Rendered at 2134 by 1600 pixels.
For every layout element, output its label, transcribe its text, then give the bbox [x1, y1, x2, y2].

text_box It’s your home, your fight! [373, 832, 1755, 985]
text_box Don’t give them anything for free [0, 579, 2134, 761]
-------
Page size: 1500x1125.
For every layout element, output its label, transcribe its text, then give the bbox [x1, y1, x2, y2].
-------
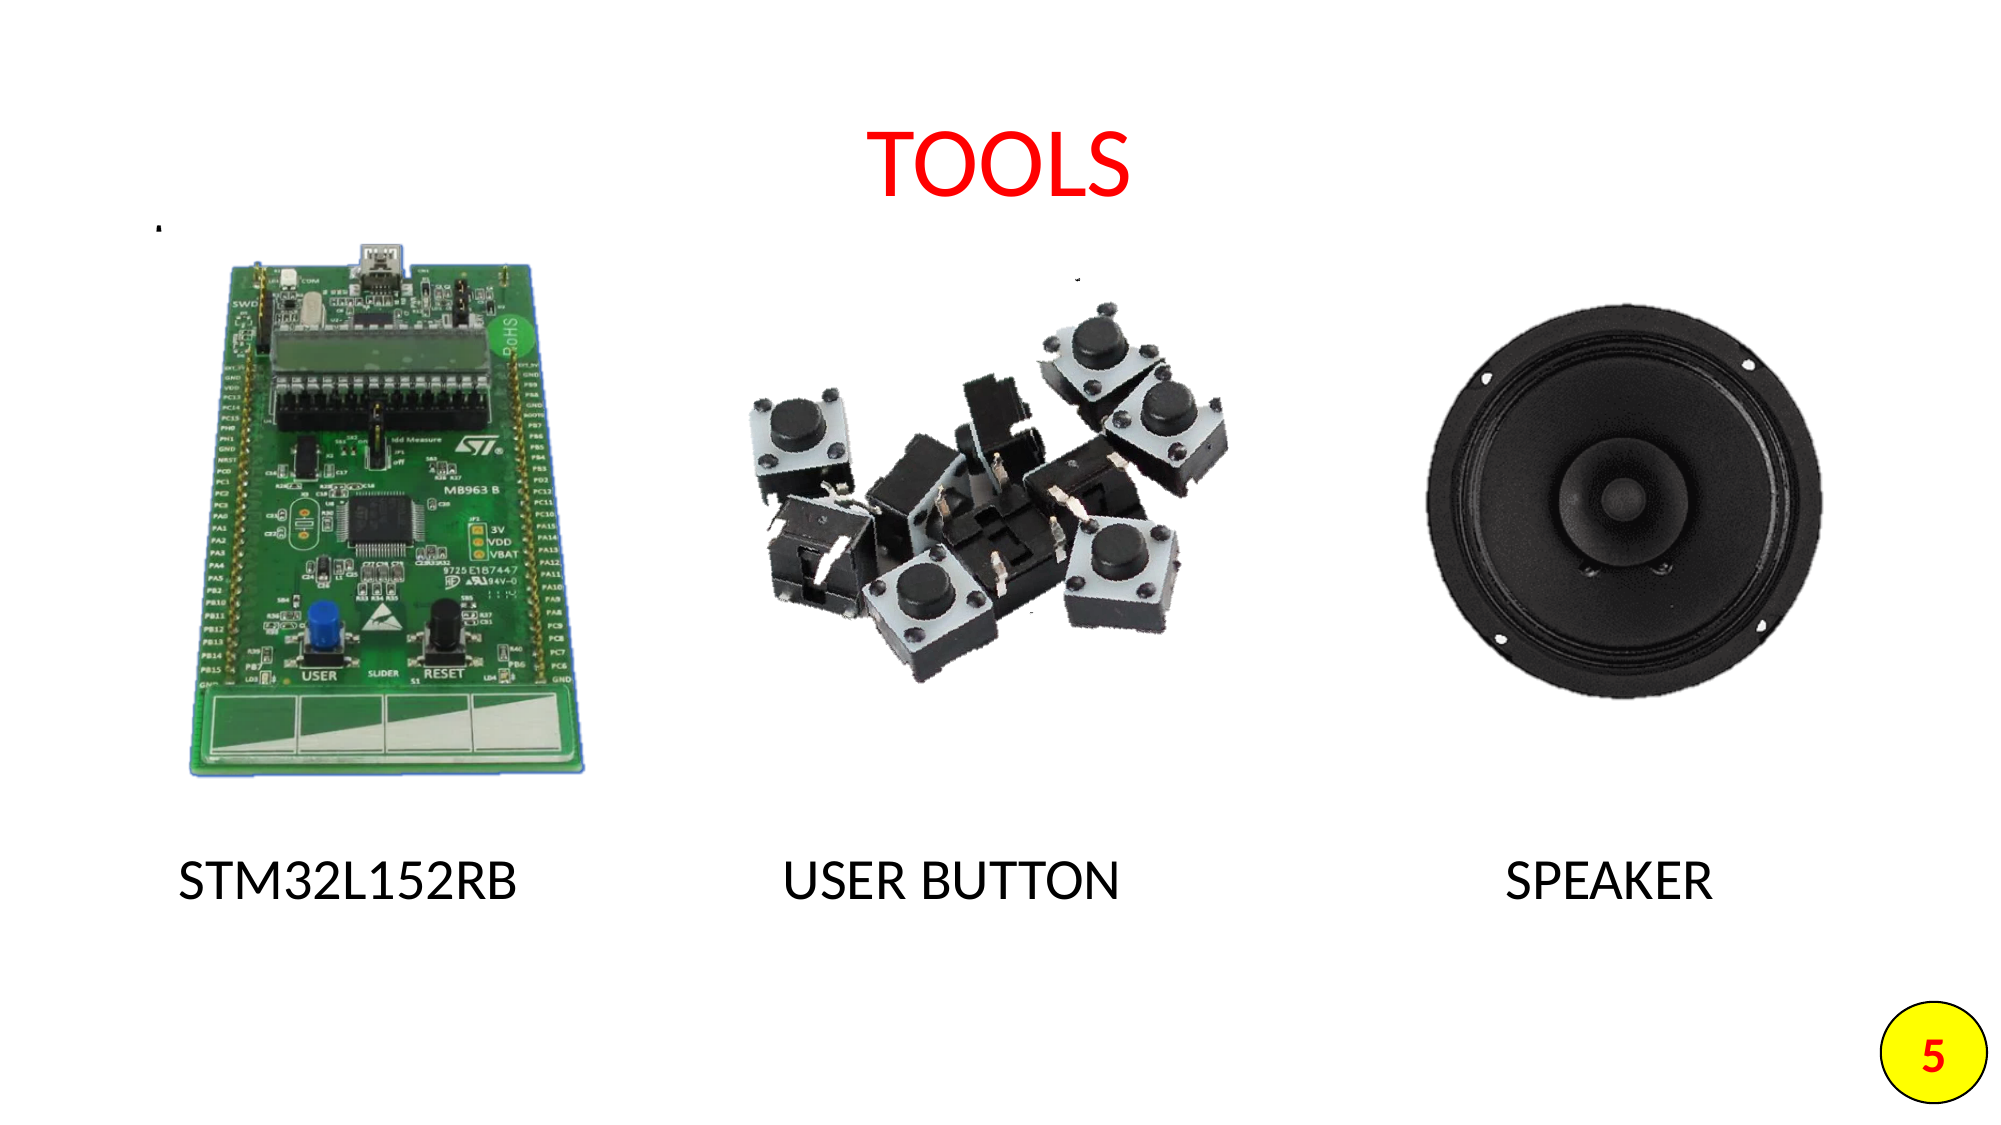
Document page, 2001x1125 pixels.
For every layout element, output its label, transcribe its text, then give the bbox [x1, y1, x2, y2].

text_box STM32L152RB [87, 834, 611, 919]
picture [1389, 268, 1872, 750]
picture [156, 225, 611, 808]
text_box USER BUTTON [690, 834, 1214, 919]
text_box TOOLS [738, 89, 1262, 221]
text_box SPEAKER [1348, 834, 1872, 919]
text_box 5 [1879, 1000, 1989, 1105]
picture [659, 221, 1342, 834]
-------
## To do
Within the material, find all lines that hold the word "pixels" and show them.

## Response to the exercise
Rendered at 2134 by 1600 pixels.
Document page, 2001x1125 pixels.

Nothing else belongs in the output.